[Stored data]

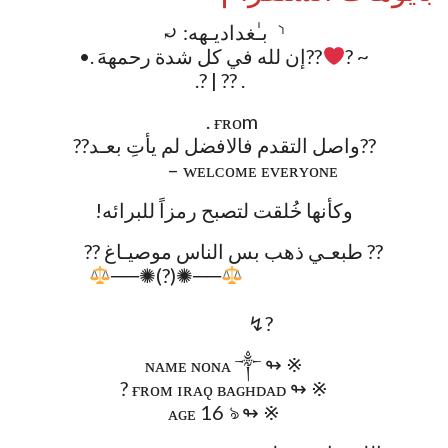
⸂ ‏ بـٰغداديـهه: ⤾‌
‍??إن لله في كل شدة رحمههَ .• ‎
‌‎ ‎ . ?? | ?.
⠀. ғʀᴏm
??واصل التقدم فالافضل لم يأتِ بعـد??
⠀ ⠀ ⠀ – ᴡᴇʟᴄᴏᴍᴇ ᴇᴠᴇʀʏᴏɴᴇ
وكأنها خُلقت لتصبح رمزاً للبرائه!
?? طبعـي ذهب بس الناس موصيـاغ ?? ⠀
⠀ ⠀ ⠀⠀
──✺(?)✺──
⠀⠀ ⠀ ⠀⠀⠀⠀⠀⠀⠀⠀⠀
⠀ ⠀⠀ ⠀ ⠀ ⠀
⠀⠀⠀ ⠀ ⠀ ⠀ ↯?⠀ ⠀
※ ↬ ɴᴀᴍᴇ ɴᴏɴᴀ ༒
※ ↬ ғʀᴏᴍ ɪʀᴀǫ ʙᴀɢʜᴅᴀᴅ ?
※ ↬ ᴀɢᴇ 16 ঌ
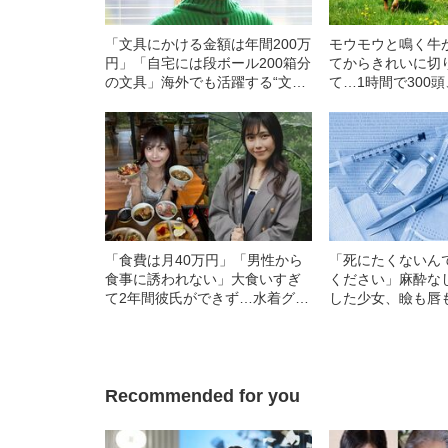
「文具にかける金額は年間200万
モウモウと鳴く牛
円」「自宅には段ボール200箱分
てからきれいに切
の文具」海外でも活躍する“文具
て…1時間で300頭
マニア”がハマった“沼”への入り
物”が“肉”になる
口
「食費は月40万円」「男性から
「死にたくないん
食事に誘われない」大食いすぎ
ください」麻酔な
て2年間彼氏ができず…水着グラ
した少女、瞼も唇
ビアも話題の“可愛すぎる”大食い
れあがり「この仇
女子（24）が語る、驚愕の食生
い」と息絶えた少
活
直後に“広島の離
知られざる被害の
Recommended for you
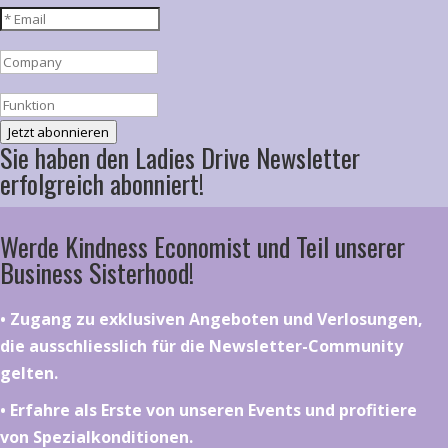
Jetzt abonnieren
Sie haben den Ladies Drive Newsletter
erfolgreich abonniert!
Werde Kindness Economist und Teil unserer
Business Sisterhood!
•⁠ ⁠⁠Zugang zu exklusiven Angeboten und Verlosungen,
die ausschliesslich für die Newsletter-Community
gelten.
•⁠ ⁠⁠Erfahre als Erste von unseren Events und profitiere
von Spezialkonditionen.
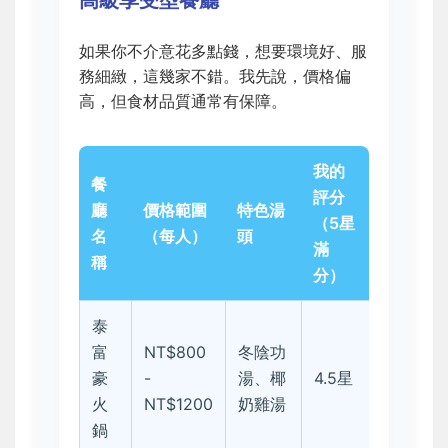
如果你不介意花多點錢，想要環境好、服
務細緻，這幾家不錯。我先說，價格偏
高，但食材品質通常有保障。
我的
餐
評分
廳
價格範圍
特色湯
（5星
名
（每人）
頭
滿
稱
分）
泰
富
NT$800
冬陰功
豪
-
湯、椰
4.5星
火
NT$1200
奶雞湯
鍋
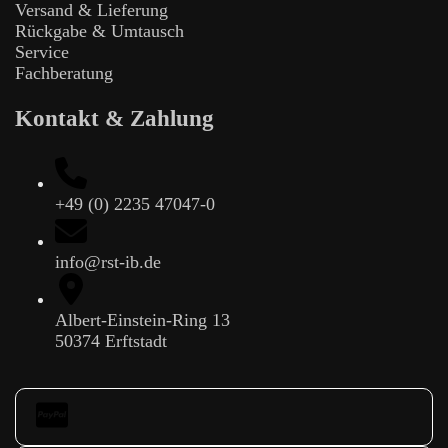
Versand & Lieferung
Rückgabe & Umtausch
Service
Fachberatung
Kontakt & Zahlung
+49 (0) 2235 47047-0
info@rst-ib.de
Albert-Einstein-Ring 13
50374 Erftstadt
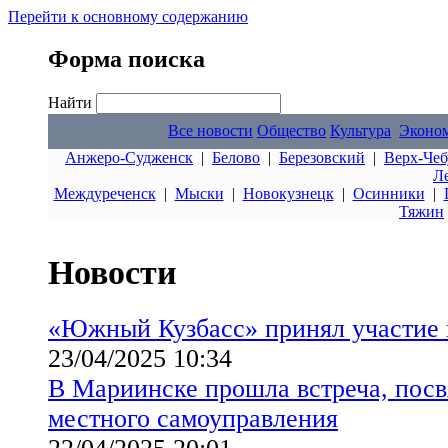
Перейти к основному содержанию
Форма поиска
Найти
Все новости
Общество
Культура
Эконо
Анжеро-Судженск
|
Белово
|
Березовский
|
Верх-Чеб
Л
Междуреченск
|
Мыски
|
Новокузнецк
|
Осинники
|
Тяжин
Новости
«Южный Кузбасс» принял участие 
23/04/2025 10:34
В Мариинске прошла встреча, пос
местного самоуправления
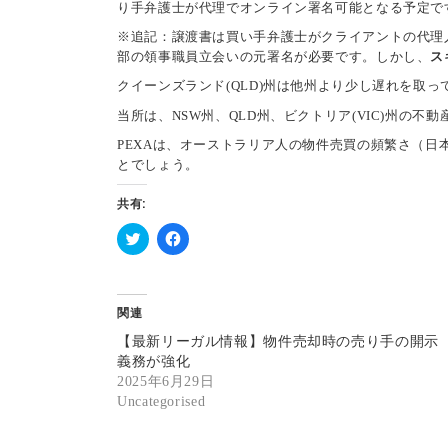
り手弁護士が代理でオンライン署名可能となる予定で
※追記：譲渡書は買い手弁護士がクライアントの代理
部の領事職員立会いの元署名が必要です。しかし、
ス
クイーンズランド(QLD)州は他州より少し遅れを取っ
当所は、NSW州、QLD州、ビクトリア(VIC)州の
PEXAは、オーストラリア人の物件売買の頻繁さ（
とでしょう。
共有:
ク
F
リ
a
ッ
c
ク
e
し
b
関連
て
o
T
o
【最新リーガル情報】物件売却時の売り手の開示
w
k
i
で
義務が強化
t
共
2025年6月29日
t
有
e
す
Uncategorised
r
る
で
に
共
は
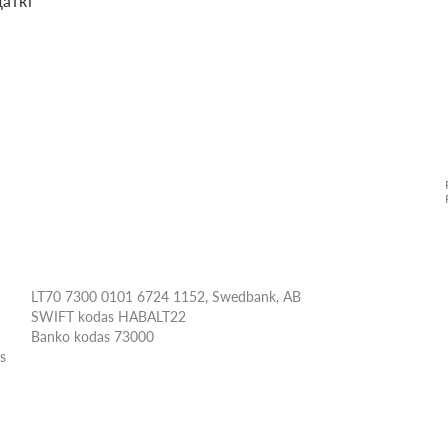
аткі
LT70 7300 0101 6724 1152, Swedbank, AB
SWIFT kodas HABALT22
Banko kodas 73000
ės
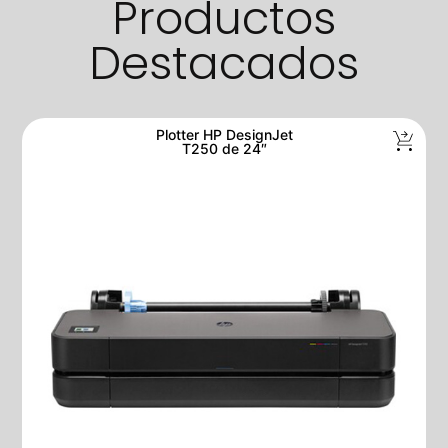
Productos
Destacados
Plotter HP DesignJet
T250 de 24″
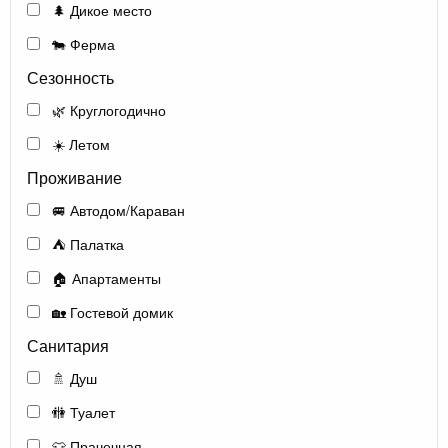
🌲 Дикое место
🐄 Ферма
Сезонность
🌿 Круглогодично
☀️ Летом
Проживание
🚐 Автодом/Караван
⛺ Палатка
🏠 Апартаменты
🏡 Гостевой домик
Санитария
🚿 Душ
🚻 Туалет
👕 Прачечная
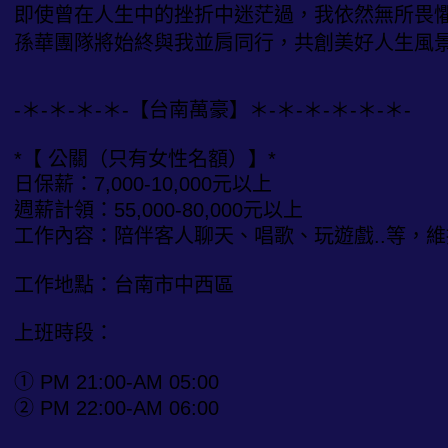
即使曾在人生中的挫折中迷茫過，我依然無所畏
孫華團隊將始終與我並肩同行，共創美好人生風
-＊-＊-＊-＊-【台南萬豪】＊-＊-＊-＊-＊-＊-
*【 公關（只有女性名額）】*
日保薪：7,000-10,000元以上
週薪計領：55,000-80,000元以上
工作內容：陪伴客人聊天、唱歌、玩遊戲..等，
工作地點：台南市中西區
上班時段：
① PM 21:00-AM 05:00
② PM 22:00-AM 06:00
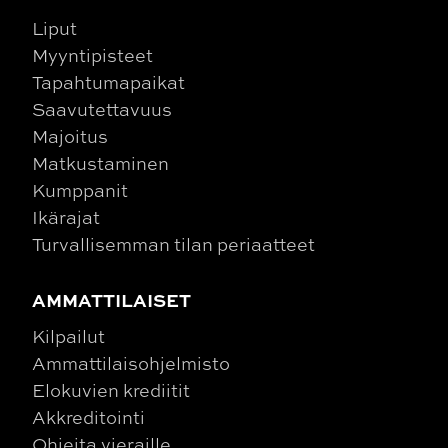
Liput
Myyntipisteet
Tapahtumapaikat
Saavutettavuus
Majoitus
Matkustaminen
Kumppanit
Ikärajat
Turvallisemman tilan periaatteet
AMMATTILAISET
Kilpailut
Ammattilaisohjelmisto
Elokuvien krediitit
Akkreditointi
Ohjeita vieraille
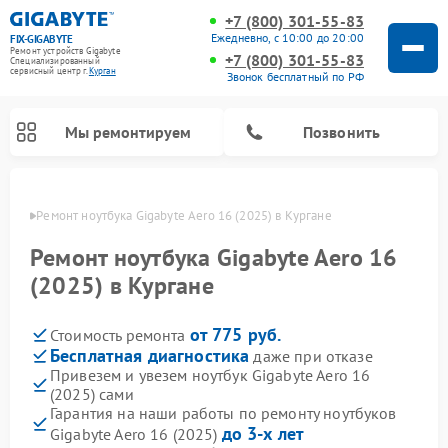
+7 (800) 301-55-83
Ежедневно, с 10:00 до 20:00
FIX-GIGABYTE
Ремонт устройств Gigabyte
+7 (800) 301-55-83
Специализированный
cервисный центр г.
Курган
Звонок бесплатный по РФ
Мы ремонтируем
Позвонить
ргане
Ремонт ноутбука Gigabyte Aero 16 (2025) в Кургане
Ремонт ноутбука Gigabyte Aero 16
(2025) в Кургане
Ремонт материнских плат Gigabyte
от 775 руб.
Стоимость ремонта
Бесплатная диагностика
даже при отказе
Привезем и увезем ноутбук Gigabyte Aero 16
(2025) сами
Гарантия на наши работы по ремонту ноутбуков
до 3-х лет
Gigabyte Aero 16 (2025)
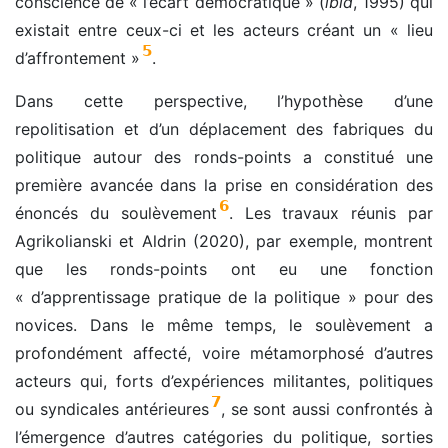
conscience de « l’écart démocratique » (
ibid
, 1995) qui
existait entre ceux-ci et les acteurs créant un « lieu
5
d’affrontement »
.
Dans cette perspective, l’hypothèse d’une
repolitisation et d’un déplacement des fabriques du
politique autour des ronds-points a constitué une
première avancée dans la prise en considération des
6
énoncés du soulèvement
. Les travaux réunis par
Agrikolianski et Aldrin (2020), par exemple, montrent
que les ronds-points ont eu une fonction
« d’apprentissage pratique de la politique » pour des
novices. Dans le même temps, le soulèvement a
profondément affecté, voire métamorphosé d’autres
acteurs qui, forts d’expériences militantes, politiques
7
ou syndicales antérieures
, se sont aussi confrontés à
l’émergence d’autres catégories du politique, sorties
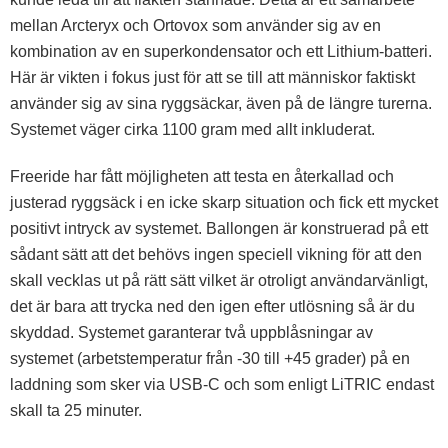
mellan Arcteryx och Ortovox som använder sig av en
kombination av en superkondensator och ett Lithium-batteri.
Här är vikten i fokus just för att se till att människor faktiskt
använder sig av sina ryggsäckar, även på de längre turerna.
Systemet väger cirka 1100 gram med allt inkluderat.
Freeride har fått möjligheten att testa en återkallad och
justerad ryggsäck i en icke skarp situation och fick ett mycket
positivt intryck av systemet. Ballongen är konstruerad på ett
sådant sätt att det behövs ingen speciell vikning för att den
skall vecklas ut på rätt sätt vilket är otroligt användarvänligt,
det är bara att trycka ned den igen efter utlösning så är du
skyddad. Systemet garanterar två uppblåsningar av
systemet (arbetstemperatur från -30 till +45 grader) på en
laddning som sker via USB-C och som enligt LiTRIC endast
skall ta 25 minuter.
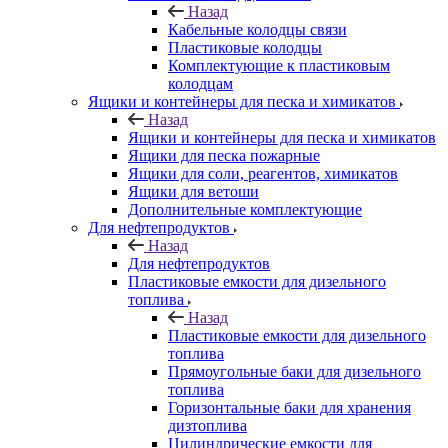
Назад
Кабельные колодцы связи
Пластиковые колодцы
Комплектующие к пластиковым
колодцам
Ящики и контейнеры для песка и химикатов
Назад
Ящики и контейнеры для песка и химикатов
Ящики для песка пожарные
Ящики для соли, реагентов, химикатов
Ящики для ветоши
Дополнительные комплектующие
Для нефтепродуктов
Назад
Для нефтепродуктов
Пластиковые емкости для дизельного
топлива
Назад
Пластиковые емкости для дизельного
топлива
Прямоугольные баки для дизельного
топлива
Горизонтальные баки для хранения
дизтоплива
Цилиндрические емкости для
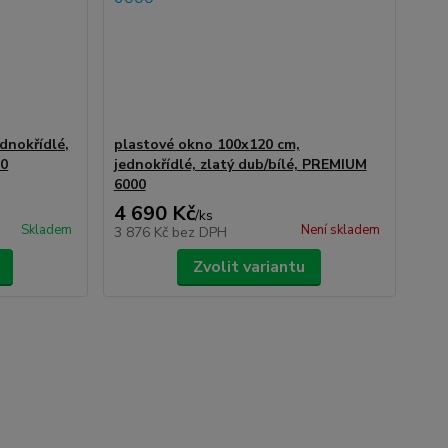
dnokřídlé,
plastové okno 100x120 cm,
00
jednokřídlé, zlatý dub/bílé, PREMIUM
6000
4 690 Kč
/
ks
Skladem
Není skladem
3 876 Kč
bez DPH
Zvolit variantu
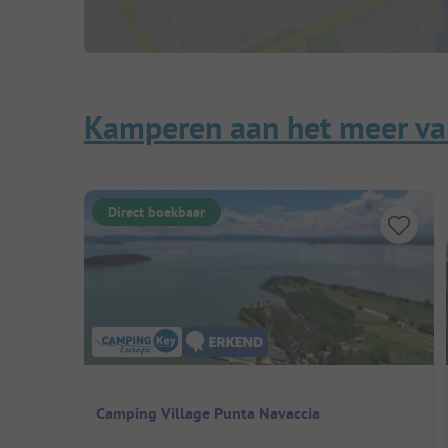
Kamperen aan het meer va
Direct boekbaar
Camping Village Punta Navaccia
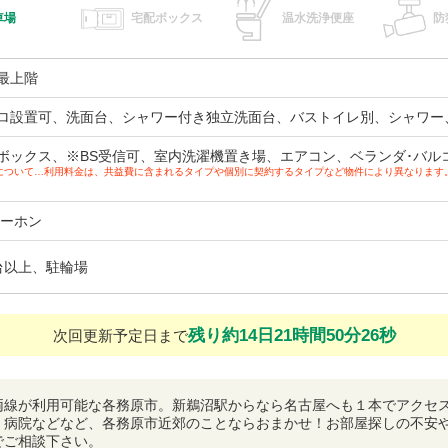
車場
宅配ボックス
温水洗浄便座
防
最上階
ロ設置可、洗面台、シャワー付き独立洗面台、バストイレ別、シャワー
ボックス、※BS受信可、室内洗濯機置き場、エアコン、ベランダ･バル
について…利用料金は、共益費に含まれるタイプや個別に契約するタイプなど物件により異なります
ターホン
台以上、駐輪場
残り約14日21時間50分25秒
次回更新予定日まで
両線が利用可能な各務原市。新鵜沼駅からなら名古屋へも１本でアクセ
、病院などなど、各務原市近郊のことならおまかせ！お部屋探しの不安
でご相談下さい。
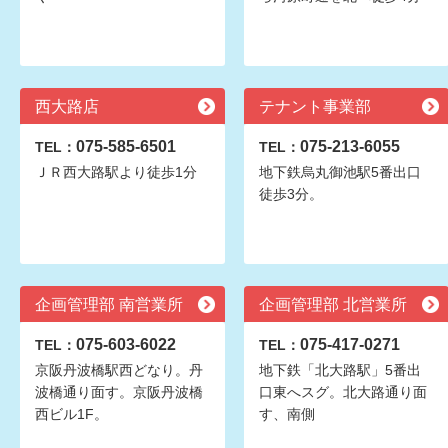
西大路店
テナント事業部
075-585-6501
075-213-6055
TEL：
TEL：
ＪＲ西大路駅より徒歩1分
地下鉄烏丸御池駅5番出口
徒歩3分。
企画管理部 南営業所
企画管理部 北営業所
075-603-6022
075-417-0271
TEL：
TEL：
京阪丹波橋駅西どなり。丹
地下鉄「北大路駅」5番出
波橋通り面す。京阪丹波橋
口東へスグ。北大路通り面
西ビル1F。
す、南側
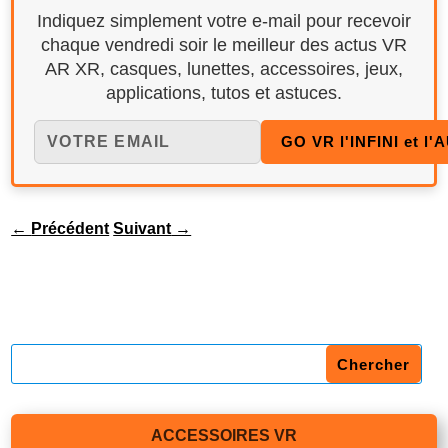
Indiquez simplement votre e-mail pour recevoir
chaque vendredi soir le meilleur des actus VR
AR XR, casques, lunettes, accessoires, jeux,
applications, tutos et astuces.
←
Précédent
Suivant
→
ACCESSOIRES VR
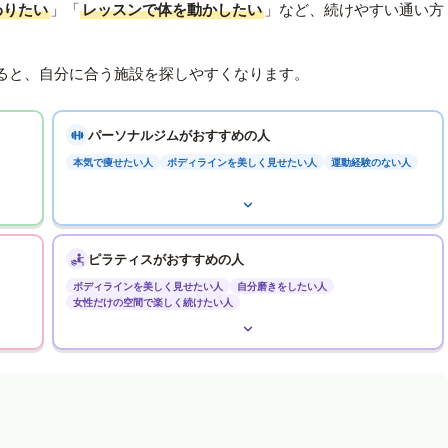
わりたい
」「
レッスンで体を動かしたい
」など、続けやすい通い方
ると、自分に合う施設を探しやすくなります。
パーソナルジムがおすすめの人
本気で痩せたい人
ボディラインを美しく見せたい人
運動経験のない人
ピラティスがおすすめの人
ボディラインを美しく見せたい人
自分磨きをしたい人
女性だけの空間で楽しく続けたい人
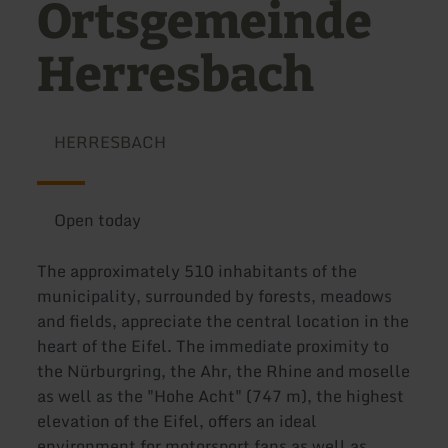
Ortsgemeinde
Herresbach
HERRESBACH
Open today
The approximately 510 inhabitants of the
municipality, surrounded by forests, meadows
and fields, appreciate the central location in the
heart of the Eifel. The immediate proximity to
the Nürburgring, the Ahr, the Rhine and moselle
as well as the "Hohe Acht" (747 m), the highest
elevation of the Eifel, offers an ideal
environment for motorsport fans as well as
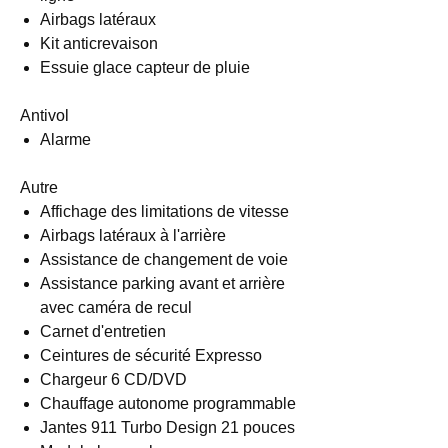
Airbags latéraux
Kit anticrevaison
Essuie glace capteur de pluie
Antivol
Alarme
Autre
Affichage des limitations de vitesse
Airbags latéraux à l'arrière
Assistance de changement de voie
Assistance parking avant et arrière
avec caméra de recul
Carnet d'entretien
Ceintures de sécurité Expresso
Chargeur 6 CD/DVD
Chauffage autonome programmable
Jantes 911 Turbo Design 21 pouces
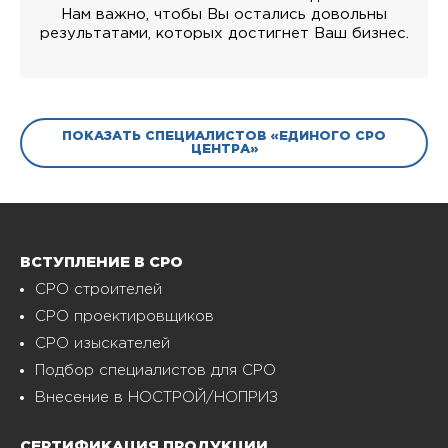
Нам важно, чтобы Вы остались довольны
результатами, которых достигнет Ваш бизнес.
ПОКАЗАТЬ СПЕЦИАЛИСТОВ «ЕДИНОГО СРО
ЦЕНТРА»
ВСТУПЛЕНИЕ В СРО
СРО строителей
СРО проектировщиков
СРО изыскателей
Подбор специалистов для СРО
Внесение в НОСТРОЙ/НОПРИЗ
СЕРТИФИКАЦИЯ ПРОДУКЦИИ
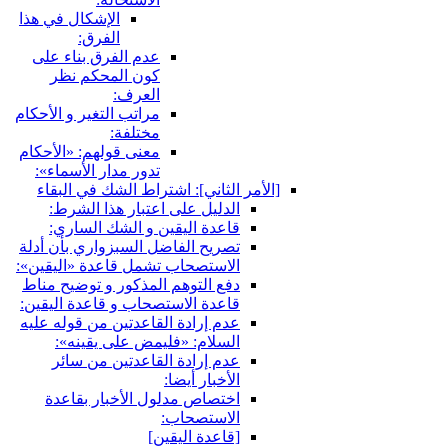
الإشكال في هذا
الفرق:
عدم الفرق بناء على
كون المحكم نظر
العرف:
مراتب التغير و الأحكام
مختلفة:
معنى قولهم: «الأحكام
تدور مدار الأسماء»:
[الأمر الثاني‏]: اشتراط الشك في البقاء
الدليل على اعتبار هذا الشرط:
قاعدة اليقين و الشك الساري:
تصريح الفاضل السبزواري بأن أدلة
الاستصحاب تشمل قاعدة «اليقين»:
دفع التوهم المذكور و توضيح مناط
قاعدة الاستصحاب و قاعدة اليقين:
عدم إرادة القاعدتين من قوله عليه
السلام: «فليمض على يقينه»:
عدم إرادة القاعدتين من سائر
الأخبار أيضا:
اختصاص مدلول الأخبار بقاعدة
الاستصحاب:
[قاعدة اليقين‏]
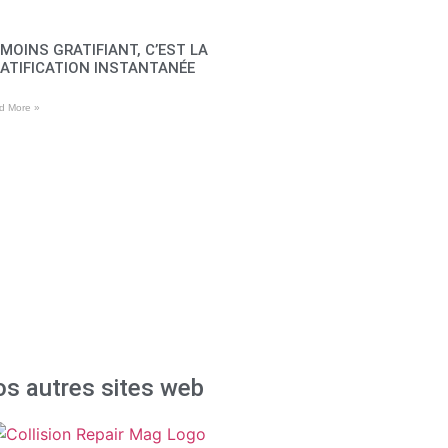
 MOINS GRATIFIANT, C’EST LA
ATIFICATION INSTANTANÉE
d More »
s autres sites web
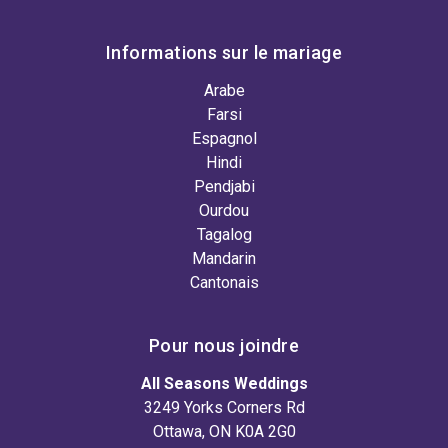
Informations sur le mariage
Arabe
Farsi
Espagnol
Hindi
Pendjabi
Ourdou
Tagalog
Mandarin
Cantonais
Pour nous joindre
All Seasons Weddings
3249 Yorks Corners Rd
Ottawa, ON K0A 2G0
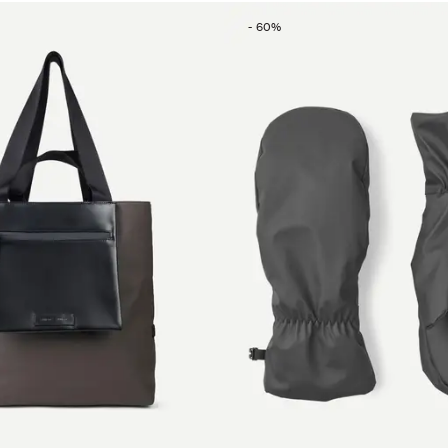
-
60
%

- **REQUIREMENT**: Your task is to copy every line of the entries that contains the string "points".

- **EXERCISE SOLUTION**:
politique autour des ronds-points a constitué une
que les ronds-points ont eu une fonction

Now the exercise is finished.